- **Document images with source code**:
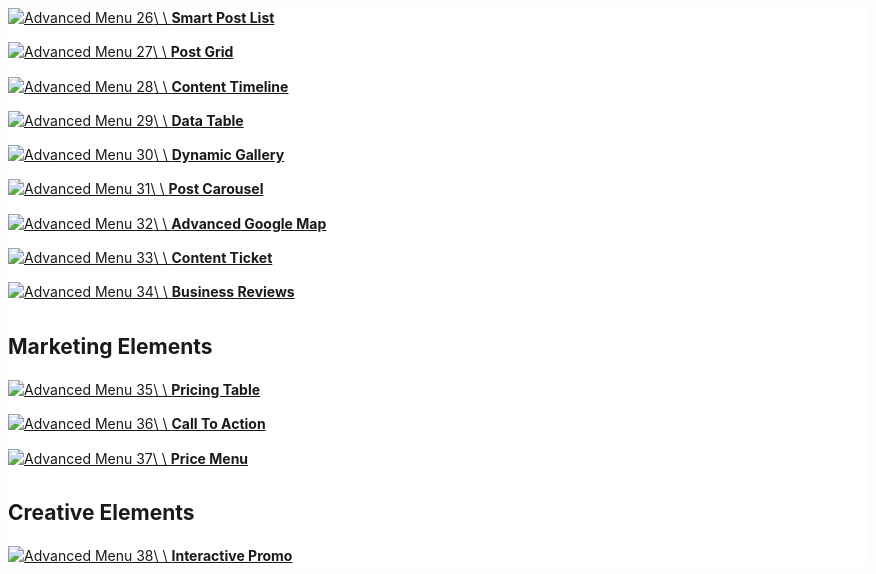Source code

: [![Advanced Menu 26](https://essential-addons.com/wp-content/uploads/2020/04/smart-post-list.svg)\\
\\
**Smart Post List**](https://essential-addons.com/elementor/post-list/)

[![Advanced Menu 27](https://essential-addons.com/wp-content/uploads/2020/04/post-grid.svg)\\
\\
**Post Grid**](https://essential-addons.com/elementor/post-grid/)

[![Advanced Menu 28](https://essential-addons.com/wp-content/uploads/2020/04/content-timeline.svg)\\
\\
**Content Timeline**](https://essential-addons.com/elementor/content-timeline/)

[![Advanced Menu 29](https://essential-addons.com/wp-content/uploads/2020/04/data-table.svg)\\
\\
**Data Table**](https://essential-addons.com/elementor/table/)

[![Advanced Menu 30](https://essential-addons.com/wp-content/uploads/2020/04/dynamic-gallery.svg)\\
\\
**Dynamic Gallery**](https://essential-addons.com/elementor/filterable-gallery/)

[![Advanced Menu 31](https://essential-addons.com/wp-content/uploads/2020/04/post-carousel.svg)\\
\\
**Post Carousel**](https://essential-addons.com/elementor/post-carousel/)

[![Advanced Menu 32](https://essential-addons.com/wp-content/uploads/2020/04/advanced-google-maps.svg)\\
\\
**Advanced Google Map**](https://essential-addons.com/elementor/advanced-google-map/)

[![Advanced Menu 33](https://essential-addons.com/wp-content/uploads/2020/04/content-ticker.svg)\\
\\
**Content Ticket**](https://essential-addons.com/elementor/content-ticker/)

[![Advanced Menu 34](https://essential-addons.com/wp-content/uploads/2020/04/Component-1.svg)\\
\\
**Business Reviews**](https://essential-addons.com/elementor/business-reviews/)

## Marketing Elements

[![Advanced Menu 35](https://essential-addons.com/wp-content/uploads/2020/04/pricing-table.svg)\\
\\
**Pricing Table**](https://essential-addons.com/elementor/pricing-table/)

[![Advanced Menu 36](https://essential-addons.com/wp-content/uploads/2020/04/call-to-action.svg)\\
\\
**Call To Action**](https://essential-addons.com/elementor/call-to-action/)

[![Advanced Menu 37](https://essential-addons.com/wp-content/uploads/2020/04/price-menu.svg)\\
\\
**Price Menu**](https://essential-addons.com/elementor/price-menu/)

## Creative Elements

[![Advanced Menu 38](https://essential-addons.com/wp-content/uploads/2020/04/interactive-promo-1.svg)\\
\\
**Interactive Promo**](https://essential-addons.com/elementor/interactive-promo/)
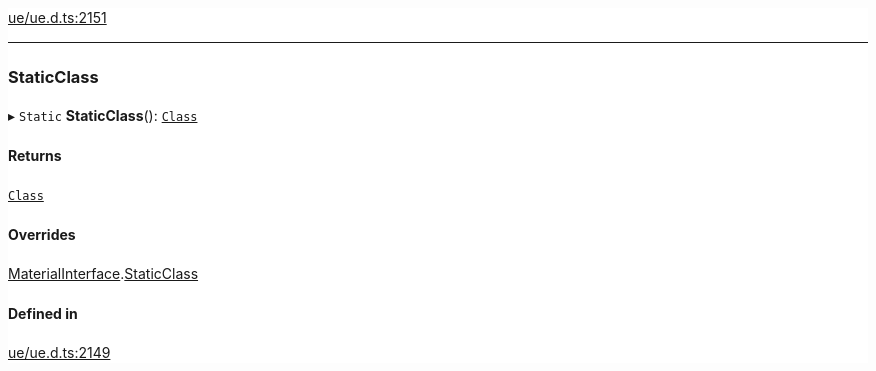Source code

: [ue/ue.d.ts:2151](https://github.com/YugMetaverse/yug_typings/blob/b7d9b19/ue/ue.d.ts#L2151)

___

### StaticClass

▸ `Static` **StaticClass**(): [`Class`](ue_ue.Class.md)

#### Returns

[`Class`](ue_ue.Class.md)

#### Overrides

[MaterialInterface](ue_ue.MaterialInterface.md).[StaticClass](ue_ue.MaterialInterface.md#staticclass)

#### Defined in

[ue/ue.d.ts:2149](https://github.com/YugMetaverse/yug_typings/blob/b7d9b19/ue/ue.d.ts#L2149)
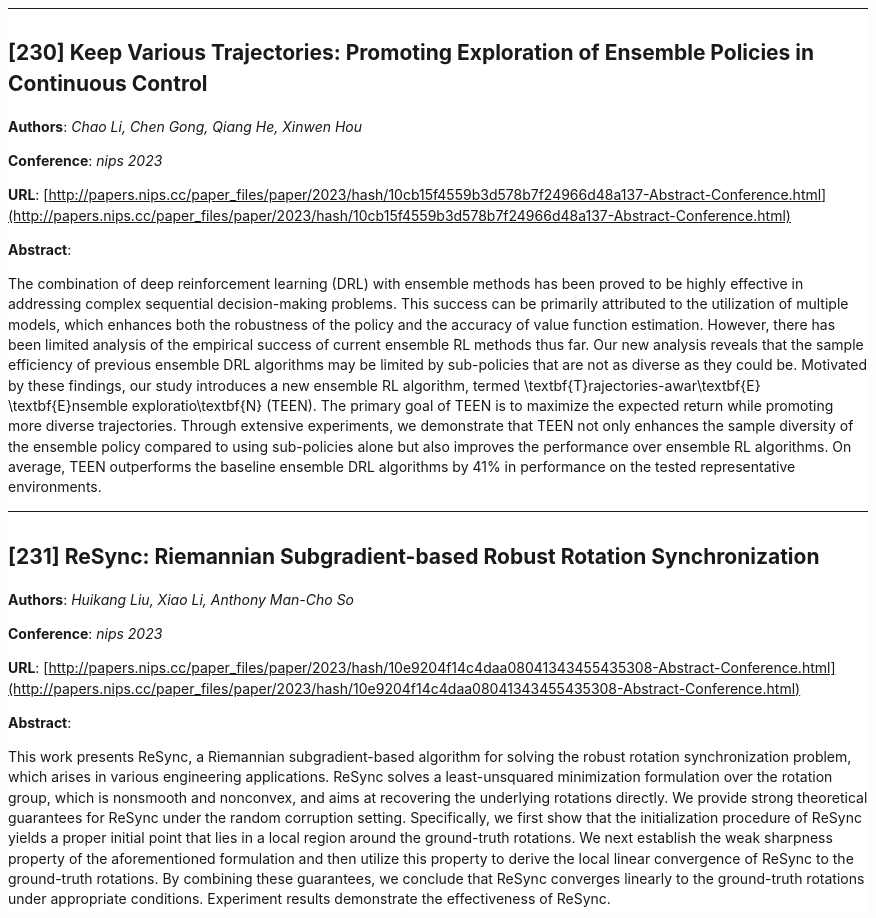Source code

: ----

## [230] Keep Various Trajectories: Promoting Exploration of Ensemble Policies in Continuous Control

**Authors**: *Chao Li, Chen Gong, Qiang He, Xinwen Hou*

**Conference**: *nips 2023*

**URL**: [http://papers.nips.cc/paper_files/paper/2023/hash/10cb15f4559b3d578b7f24966d48a137-Abstract-Conference.html](http://papers.nips.cc/paper_files/paper/2023/hash/10cb15f4559b3d578b7f24966d48a137-Abstract-Conference.html)

**Abstract**:

The combination of deep reinforcement learning (DRL) with ensemble methods has been proved to be highly effective in addressing complex sequential decision-making problems. This success can be primarily attributed to the utilization of multiple models, which enhances both the robustness of the policy and the accuracy of value function estimation. However, there has been limited analysis of the empirical success of current ensemble RL methods thus far. Our new analysis reveals that the sample efficiency of previous ensemble DRL algorithms may be limited by sub-policies that are not as diverse as they could be. Motivated by these findings, our study introduces a new ensemble RL algorithm, termed \textbf{T}rajectories-awar\textbf{E} \textbf{E}nsemble exploratio\textbf{N} (TEEN). The primary goal of TEEN is to  maximize the expected return while promoting more diverse trajectories. Through extensive experiments, we demonstrate that TEEN not only enhances the sample diversity of the ensemble policy compared to using sub-policies alone but also improves the performance over ensemble RL algorithms. On average, TEEN outperforms the baseline ensemble DRL algorithms by 41\% in performance on the tested representative environments.

----

## [231] ReSync: Riemannian Subgradient-based Robust Rotation Synchronization

**Authors**: *Huikang Liu, Xiao Li, Anthony Man-Cho So*

**Conference**: *nips 2023*

**URL**: [http://papers.nips.cc/paper_files/paper/2023/hash/10e9204f14c4daa08041343455435308-Abstract-Conference.html](http://papers.nips.cc/paper_files/paper/2023/hash/10e9204f14c4daa08041343455435308-Abstract-Conference.html)

**Abstract**:

This work presents ReSync, a Riemannian subgradient-based algorithm for solving the robust rotation synchronization problem, which arises in various engineering applications. ReSync solves a least-unsquared minimization formulation over the rotation group, which is nonsmooth and nonconvex, and aims at recovering the underlying rotations directly. We provide strong theoretical guarantees for ReSync under the random corruption setting. Specifically, we first show that the initialization procedure of ReSync yields a proper initial point that lies in a local region around the ground-truth rotations. We next establish the weak sharpness property of the aforementioned formulation and then utilize this property to derive the local linear convergence of ReSync to the ground-truth rotations. By combining these guarantees, we conclude that ReSync converges linearly to the ground-truth rotations under appropriate conditions. Experiment results demonstrate the effectiveness of ReSync.
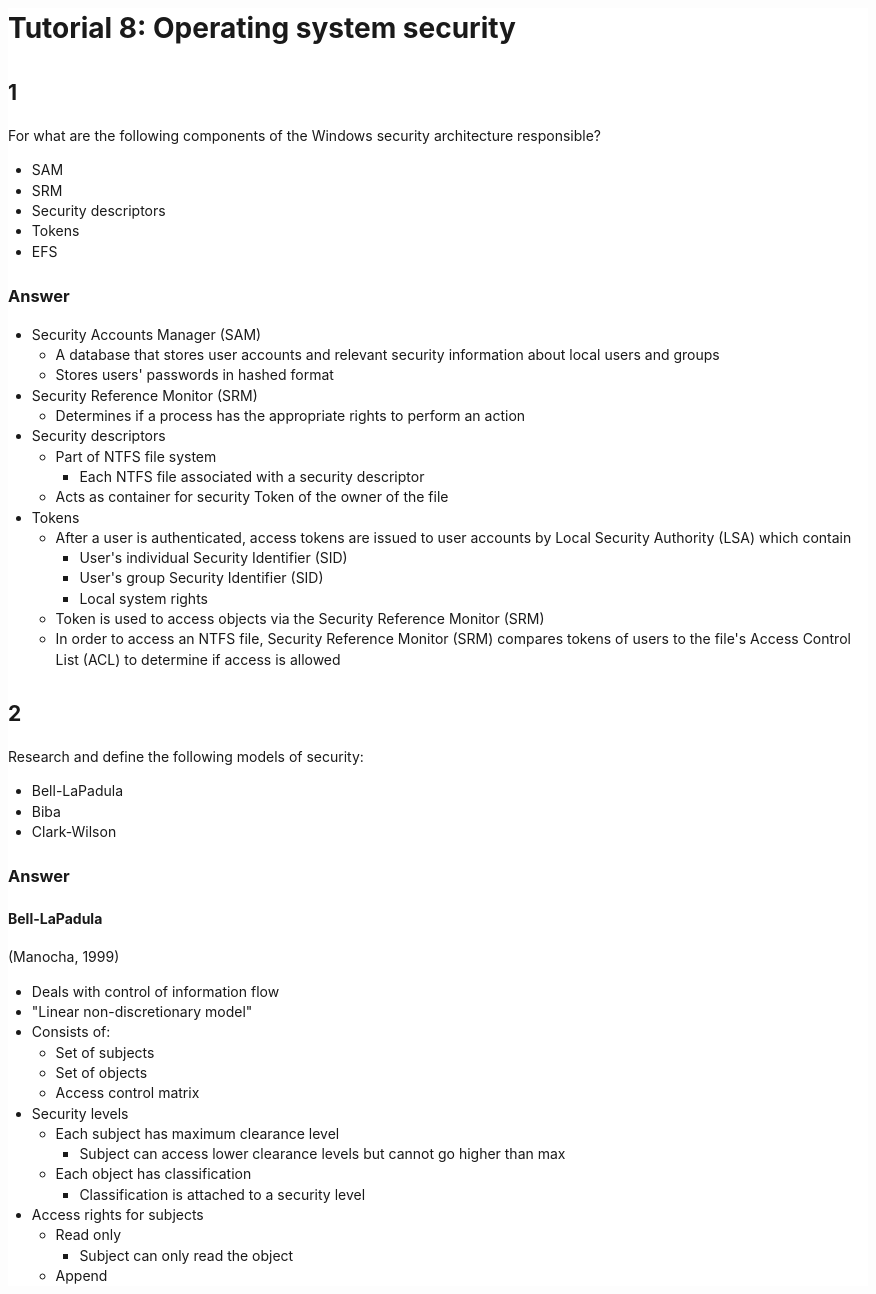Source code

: # Tutorial 8: Operating system security

## 1

For what are the following components of the Windows security architecture responsible?

- SAM
- SRM
- Security descriptors
- Tokens
- EFS

### Answer

- Security Accounts Manager (SAM)
	- A database that stores user accounts and relevant security information about local users and groups
	- Stores users' passwords in hashed format
- Security Reference Monitor (SRM)
	- Determines if a process has the appropriate rights to perform an action
- Security descriptors
	- Part of NTFS file system
		- Each NTFS file associated with a security descriptor
	- Acts as container for security Token of the owner of the file
- Tokens
	- After a user is authenticated, access tokens are issued to user accounts by Local Security Authority (LSA) which contain
		- User's individual Security Identifier (SID)
		- User's group Security Identifier (SID)
		- Local system rights
	- Token is used to access objects via the Security Reference Monitor (SRM)
	- In order to access an NTFS file, Security Reference Monitor (SRM) compares tokens of users to the file's Access Control List (ACL) to determine if access is allowed

## 2

Research and define the following models of security:

- Bell-LaPadula
- Biba
- Clark-Wilson

### Answer

#### Bell-LaPadula

(Manocha, 1999)

- Deals with control of information flow
- "Linear non-discretionary model"
- Consists of:
	- Set of subjects
	- Set of objects
	- Access control matrix
- Security levels
	- Each subject has maximum clearance level
		- Subject can access lower clearance levels but cannot go higher than max
	- Each object has classification
		- Classification is attached to a security level
- Access rights for subjects
	- Read only
		- Subject can only read the object
	- Append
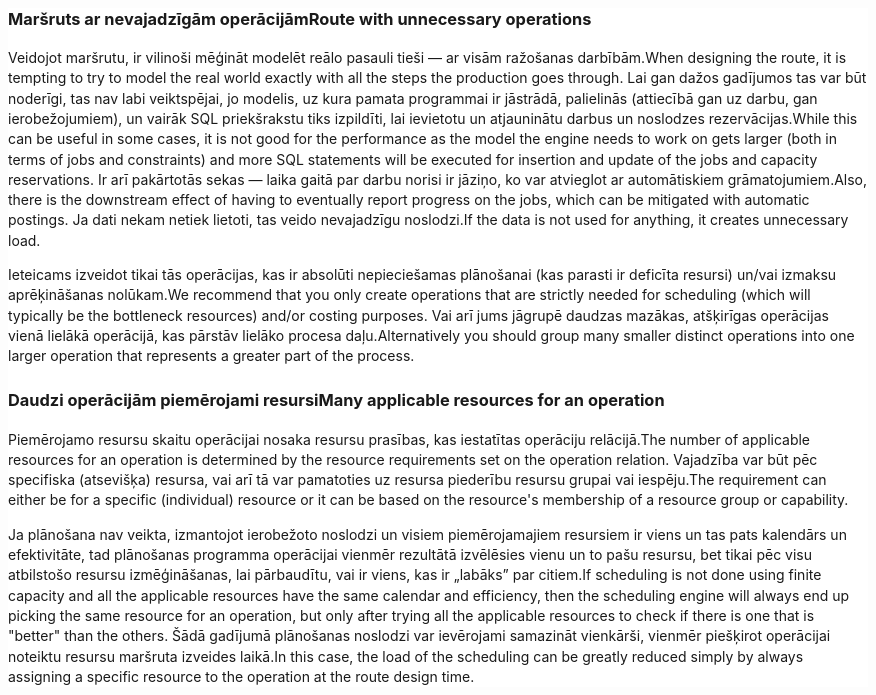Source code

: ### <a name="route-with-unnecessary-operations"></a><span data-ttu-id="a38b1-357">Maršruts ar nevajadzīgām operācijām</span><span class="sxs-lookup"><span data-stu-id="a38b1-357">Route with unnecessary operations</span></span>

<span data-ttu-id="a38b1-358">Veidojot maršrutu, ir vilinoši mēģināt modelēt reālo pasauli tieši — ar visām ražošanas darbībām.</span><span class="sxs-lookup"><span data-stu-id="a38b1-358">When designing the route, it is tempting to try to model the real world exactly with all the steps the production goes through.</span></span> <span data-ttu-id="a38b1-359">Lai gan dažos gadījumos tas var būt noderīgi, tas nav labi veiktspējai, jo modelis, uz kura pamata programmai ir jāstrādā, palielinās (attiecībā gan uz darbu, gan ierobežojumiem), un vairāk SQL priekšrakstu tiks izpildīti, lai ievietotu un atjauninātu darbus un noslodzes rezervācijas.</span><span class="sxs-lookup"><span data-stu-id="a38b1-359">While this can be useful in some cases, it is not good for the performance as the model the engine needs to work on gets larger (both in terms of jobs and constraints) and more SQL statements will be executed for insertion and update of the jobs and capacity reservations.</span></span> <span data-ttu-id="a38b1-360">Ir arī pakārtotās sekas — laika gaitā par darbu norisi ir jāziņo, ko var atvieglot ar automātiskiem grāmatojumiem.</span><span class="sxs-lookup"><span data-stu-id="a38b1-360">Also, there is the downstream effect of having to eventually report progress on the jobs, which can be mitigated with automatic postings.</span></span> <span data-ttu-id="a38b1-361">Ja dati nekam netiek lietoti, tas veido nevajadzīgu noslodzi.</span><span class="sxs-lookup"><span data-stu-id="a38b1-361">If the data is not used for anything, it creates unnecessary load.</span></span>

<span data-ttu-id="a38b1-362">Ieteicams izveidot tikai tās operācijas, kas ir absolūti nepieciešamas plānošanai (kas parasti ir deficīta resursi) un/vai izmaksu aprēķināšanas nolūkam.</span><span class="sxs-lookup"><span data-stu-id="a38b1-362">We recommend that you only create operations that are strictly needed for scheduling (which will typically be the bottleneck resources) and/or costing purposes.</span></span> <span data-ttu-id="a38b1-363">Vai arī jums jāgrupē daudzas mazākas, atšķirīgas operācijas vienā lielākā operācijā, kas pārstāv lielāko procesa daļu.</span><span class="sxs-lookup"><span data-stu-id="a38b1-363">Alternatively you should group many smaller distinct operations into one larger operation that represents a greater part of the process.</span></span>

### <a name="many-applicable-resources-for-an-operation"></a><span data-ttu-id="a38b1-364">Daudzi operācijām piemērojami resursi</span><span class="sxs-lookup"><span data-stu-id="a38b1-364">Many applicable resources for an operation</span></span>

<span data-ttu-id="a38b1-365">Piemērojamo resursu skaitu operācijai nosaka resursu prasības, kas iestatītas operāciju relācijā.</span><span class="sxs-lookup"><span data-stu-id="a38b1-365">The number of applicable resources for an operation is determined by the resource requirements set on the operation relation.</span></span> <span data-ttu-id="a38b1-366">Vajadzība var būt pēc specifiska (atsevišķa) resursa, vai arī tā var pamatoties uz resursa piederību resursu grupai vai iespēju.</span><span class="sxs-lookup"><span data-stu-id="a38b1-366">The requirement can either be for a specific (individual) resource or it can be based on the resource's membership of a resource group or capability.</span></span>

<span data-ttu-id="a38b1-367">Ja plānošana nav veikta, izmantojot ierobežoto noslodzi un visiem piemērojamajiem resursiem ir viens un tas pats kalendārs un efektivitāte, tad plānošanas programma operācijai vienmēr rezultātā izvēlēsies vienu un to pašu resursu, bet tikai pēc visu atbilstošo resursu izmēģināšanas, lai pārbaudītu, vai ir viens, kas ir „labāks” par citiem.</span><span class="sxs-lookup"><span data-stu-id="a38b1-367">If scheduling is not done using finite capacity and all the applicable resources have the same calendar and efficiency, then the scheduling engine will always end up picking the same resource for an operation, but only after trying all the applicable resources to check if there is one that is "better" than the others.</span></span> <span data-ttu-id="a38b1-368">Šādā gadījumā plānošanas noslodzi var ievērojami samazināt vienkārši, vienmēr piešķirot operācijai noteiktu resursu maršruta izveides laikā.</span><span class="sxs-lookup"><span data-stu-id="a38b1-368">In this case, the load of the scheduling can be greatly reduced simply by always assigning a specific resource to the operation at the route design time.</span></span>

- **Exercise details**: Which lines above hold the string "Reference"? Copy each of them.

- **Finished task**:
- Security Reference Monitor (SRM)
	- Token is used to access objects via the Security Reference Monitor (SRM)
	- In order to access an NTFS file, Security Reference Monitor (SRM) compares tokens of users to the file's Access Control List (ACL) to determine if access is allowed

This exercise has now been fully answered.